How Much Do You Know About Chinese Cuisine

If you live in Europe or in other Western countries, you may be familiar with some Chinese dishes that you can find at your local restaurants such as spring rolls, spicy tofu, egg-fried rice, dumplings, Peking duck, wonton soup… However, this is quite a restricted idea of what Chinese cuisine actually is.

Chinese cuisine history dates back thousands of years, and it certainly has evolved with time. This region has a rich and diverse cooking culture with different styles, ingredients, and techniques that vary from region to region. To be exact, there are eight different culinary cuisines in this wide country.

In the Western part of the world, we are most commonly familiar with the cuisine of the Cantonese region, from Guangdong, due to the emigrants that moved to the United States of America and Europe in the 1800s and that brought their cooking culture with them. People from this region tend to cook with fresh seafood and rice, and frequently use techniques such as stir-frying and steaming.

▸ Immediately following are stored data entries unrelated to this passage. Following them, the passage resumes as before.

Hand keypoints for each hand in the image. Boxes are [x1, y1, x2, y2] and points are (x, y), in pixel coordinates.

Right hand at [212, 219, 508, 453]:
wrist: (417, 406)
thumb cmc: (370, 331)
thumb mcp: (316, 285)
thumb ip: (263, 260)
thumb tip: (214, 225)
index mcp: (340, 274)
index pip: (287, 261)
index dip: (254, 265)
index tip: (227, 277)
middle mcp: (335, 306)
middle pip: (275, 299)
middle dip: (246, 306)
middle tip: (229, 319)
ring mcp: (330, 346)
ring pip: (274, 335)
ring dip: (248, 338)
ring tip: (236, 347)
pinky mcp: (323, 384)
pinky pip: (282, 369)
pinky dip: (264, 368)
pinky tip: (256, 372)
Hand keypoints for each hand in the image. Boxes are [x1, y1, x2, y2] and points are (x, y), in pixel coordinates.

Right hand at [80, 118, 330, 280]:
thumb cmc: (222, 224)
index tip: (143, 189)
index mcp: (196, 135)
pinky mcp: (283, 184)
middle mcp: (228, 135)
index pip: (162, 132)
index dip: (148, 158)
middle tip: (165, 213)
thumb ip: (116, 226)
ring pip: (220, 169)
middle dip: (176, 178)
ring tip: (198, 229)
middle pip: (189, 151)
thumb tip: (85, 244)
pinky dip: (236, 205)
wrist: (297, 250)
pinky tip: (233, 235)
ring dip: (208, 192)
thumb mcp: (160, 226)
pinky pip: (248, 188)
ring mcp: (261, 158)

To make a Cantonese-inspired recipe, we recommend you visit to try this country’s delicious shrimp fried rice at home.

As we mentioned before, there are other culinary cuisines apart from Cantonese, and today we wish to introduce you to the lesser-known cuisines to expand your knowledge of this incredible country, its ingredients, techniques, and popular dishes.

Which are the lesser-known culinary cuisines of China?  

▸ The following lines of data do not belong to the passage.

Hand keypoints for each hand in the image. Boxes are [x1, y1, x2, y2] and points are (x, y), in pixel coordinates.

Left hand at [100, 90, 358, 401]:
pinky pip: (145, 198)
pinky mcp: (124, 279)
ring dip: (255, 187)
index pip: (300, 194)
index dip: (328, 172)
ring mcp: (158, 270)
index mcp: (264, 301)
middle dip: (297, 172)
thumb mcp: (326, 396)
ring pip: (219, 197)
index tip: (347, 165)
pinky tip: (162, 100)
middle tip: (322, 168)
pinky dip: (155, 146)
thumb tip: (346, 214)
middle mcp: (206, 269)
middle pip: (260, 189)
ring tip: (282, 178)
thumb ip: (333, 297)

As you may know, China is a vast and large country, and it has plenty of cooking methods, flavors, and ingredients depending on the province, which lead to the formation of different cuisines. There are eight popular cuisines in China, each of them corresponding to a different province: Anhui cuisine, Shandong cuisine, Jiangsu cuisine, Zhejiang cuisine, Fujian cuisine, Cantonese cuisine, Hunan cuisine, and Sichuan cuisine.

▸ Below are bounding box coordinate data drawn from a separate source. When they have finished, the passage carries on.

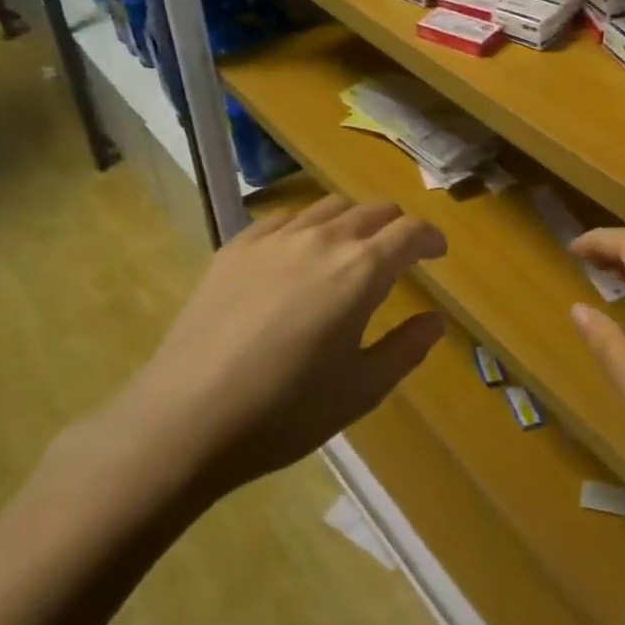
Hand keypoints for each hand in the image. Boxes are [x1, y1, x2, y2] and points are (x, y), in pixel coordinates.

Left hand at [88, 196, 446, 523]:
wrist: (186, 419)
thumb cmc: (286, 411)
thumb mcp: (361, 390)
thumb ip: (406, 349)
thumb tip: (435, 321)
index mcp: (361, 271)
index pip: (409, 232)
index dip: (430, 238)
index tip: (437, 252)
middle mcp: (323, 240)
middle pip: (372, 210)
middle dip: (395, 226)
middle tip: (399, 252)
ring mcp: (274, 239)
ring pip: (328, 206)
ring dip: (353, 220)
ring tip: (351, 247)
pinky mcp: (236, 248)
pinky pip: (283, 217)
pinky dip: (306, 226)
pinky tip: (298, 251)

Today, we will dive a little bit deeper into the least known among Western countries to expand your knowledge of this amazing country.

Anhui cuisine   

This cuisine is derived from the cooking styles of the people located in the Huangshan Mountains. In this region, you will be able to find salty, fresh, light flavors with a wide variety of herbs and vegetables from the sea and land as well. People from the Anhui province prefer hams and cooking methods such as braising, steaming, and stewing. Among their preferred dishes you can find stewed bamboo shoots, stewed soft-shelled turtle with ham, braised palm civet, and fried tofu,

 Shandong cuisine   

In this northern coastal province of China, there are two predominant styles: soups and light seafood dishes. The flavors you can find are umami, salty, sweet, and sour. Scallions, ginger, and garlic are used in almost every dish. It is also referred to as Lu Cuisine, which originated around the year 700 BC. These dishes pay close attention to the natural taste of their ingredients. Some notable dishes are braised sea cucumber with scallions, braised intestines in brown sauce, caramel sweet potato, omelet chicken slices, braised prawns, and steamed tofu.

 Jiangsu cuisine   

In this province, representative of the South of China, food is known for being slightly sweet, umami, and a mild taste. This region’s main ingredients are river and sea fishes, and their signature dishes are Nanjing salted duck, sweet and sour mandarin fish, stewed tortoise and chicken, fried rice, port trotter, and mutton in the fish maw.

 Zhejiang cuisine   

The foods in this province are typically light and fresh rather than oily. Their dishes are known for their appearance; chefs prefer fresh foods such as fish and seasoned vegetables. Their cooking methods vary from frying to steaming.

Notable dishes are fried shrimp, sliced lotus root, braised bamboo shoots, steamed pork with rice flour, west lake fish in vinegar gravy, and dong pork.

Fujian cuisine   

This province is also influenced by its coastal location and its mountains. Woodland mushrooms, bamboo shoots, fish, shellfish, and turtles are among the most popular ingredients consumed by its inhabitants. We are talking about a fresh, light cuisine that uses delicacies and seafood. Common seasonings include red vinasse, vinegar, and sugar.

Among its most famous dishes you can find braised sea clam with chicken soup, sweet and sour litchis, oyster omelet and Buddha jumps over the wall, which is a shark fin soup.